The PBAC therefore rejected the re submission for the inclusion of miglustat in the Life Saving Drugs Program (LSDP) for the treatment of progressive neurological manifestations in adults and paediatric patients with Niemann-Pick type C (NP-C) disease on the basis that the clinical evidence presented failed to show that miglustat meets eligibility criterion 4 and 5 of the LSDP.
In relation to the new clinical evidence in the re-submission to address criterion 5 of the LSDP, the PBAC did not accept that the several sets of case series presenting dysphagia results (including the VFSSs) provided a convincing basis to conclude that miglustat is clinically effective for this outcome. The PBAC also did not accept that the comparison of survival across treated and untreated patients enabled a conclusion of clinical effectiveness because it could not assess the comparability of the two cohorts for other aspects that might influence survival and so could not exclude sources of confounding. For these reasons, together with the extremely high cost per patient per year the PBAC re-affirmed its previous decisions not to recommend listing on the PBS and not to accept that miglustat meets eligibility criterion 4 of the LSDP.
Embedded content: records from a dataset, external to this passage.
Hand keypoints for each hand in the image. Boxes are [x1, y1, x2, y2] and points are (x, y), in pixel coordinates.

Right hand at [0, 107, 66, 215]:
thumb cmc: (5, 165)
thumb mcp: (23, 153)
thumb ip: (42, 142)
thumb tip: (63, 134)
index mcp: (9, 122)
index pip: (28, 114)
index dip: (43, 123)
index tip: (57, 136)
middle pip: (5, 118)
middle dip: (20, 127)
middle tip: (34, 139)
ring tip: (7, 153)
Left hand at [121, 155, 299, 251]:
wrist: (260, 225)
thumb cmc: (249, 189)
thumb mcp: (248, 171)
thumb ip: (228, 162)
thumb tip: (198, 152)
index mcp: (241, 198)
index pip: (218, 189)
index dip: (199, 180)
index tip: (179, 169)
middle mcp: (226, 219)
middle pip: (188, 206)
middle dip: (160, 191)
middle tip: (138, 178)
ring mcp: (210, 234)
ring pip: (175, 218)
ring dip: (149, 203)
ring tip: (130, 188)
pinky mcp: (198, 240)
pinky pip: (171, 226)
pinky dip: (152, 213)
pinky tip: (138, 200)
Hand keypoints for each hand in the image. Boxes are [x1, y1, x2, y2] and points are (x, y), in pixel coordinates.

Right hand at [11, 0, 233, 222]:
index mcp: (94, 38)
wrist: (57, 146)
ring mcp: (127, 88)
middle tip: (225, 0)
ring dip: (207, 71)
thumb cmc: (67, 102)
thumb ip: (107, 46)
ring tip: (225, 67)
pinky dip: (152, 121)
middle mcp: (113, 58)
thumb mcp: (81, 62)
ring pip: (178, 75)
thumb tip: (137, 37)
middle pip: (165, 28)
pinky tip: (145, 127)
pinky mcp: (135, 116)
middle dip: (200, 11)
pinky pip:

In relation to the new clinical evidence in the re-submission to address criterion 4 of the LSDP, the PBAC did not accept the comparison of survival for the reasons already identified in relation to criterion 5. The PBAC also did not accept that the chain of argument presented in the re-submission (i.e., from a treatment effect of miglustat on dysphagia to a treatment effect of miglustat on extending a patient’s lifespan via a reduction in aspiration pneumonia) was sufficiently established. Based on data in other diseases, the association between dysphagia and aspiration pneumonia is more strongly established than between aspiration pneumonia and death. However, the applicability of these associations to NP-C patients is uncertain. More importantly, a clear treatment effect of miglustat on dysphagia, the first link in this chain of argument, was not accepted for the reasons already identified in relation to criterion 5. Overall, the PBAC re-affirmed its previous decision not to accept that miglustat meets eligibility criterion 4 of the LSDP.
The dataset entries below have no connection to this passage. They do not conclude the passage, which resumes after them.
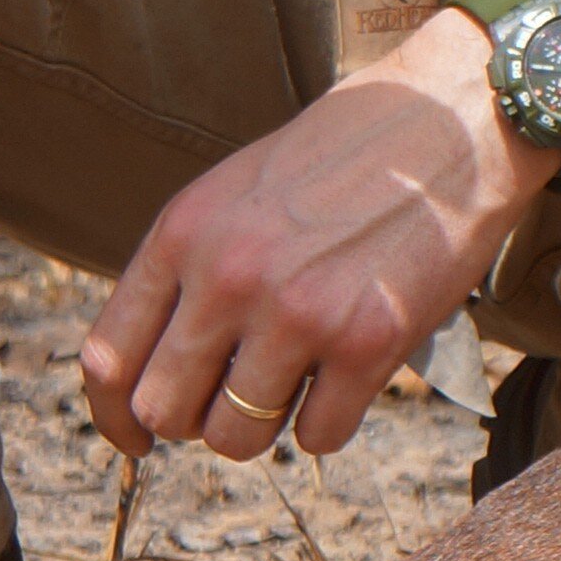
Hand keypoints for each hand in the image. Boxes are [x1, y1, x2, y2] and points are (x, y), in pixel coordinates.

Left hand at [82, 14, 554, 460]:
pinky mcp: (367, 343)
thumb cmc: (346, 157)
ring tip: (298, 380)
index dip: (113, 416)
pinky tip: (348, 377)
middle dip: (196, 418)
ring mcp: (297, 313)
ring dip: (265, 426)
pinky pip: (317, 438)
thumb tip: (153, 369)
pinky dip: (329, 423)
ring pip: (236, 439)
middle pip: (164, 410)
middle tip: (237, 396)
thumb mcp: (236, 192)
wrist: (453, 121)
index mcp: (184, 233)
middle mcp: (228, 275)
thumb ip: (188, 269)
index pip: (107, 358)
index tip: (137, 438)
The PBAC expressed the view that, although the new clinical evidence provided for its consideration was not sufficient to change its previous conclusions, comparing survival curves across treated and untreated cohorts which are otherwise similar in terms of characteristics with known prognostic value would be informative. Identifying patients who would be most likely to gain an extension in their lifespan from treatment may also be informative.
The PBAC also noted that, relevant to criterion B2 for the LSDP, the cost per patient for treating NP-C disease is double that for treating Gaucher disease under the LSDP based on the relevant recommended doses being double in NP-C disease compared with Gaucher disease and an identical cost per pack.
The PBAC also acknowledged and noted the consumer comments on this item.
13. Context for Decision
The PBAC helps decide whether and, if so, how medicines should be
subsidised in Australia. It considers submissions in this context.
A PBAC decision not to recommend listing or not to recommend
changing a listing does not represent a final PBAC view about the
merits of the medicine. A company can resubmit to the PBAC or seek
independent review of the PBAC decision.
14. Sponsor’s Comment
Actelion acknowledges the difficulties in meeting the LSDP criteria in a very rare condition such as Niemann-Pick Disease Type C. Actelion remains committed to working with the PBAC and LSDP to ensure that patients with Niemann-Pick Disease Type C have funded access to treatment.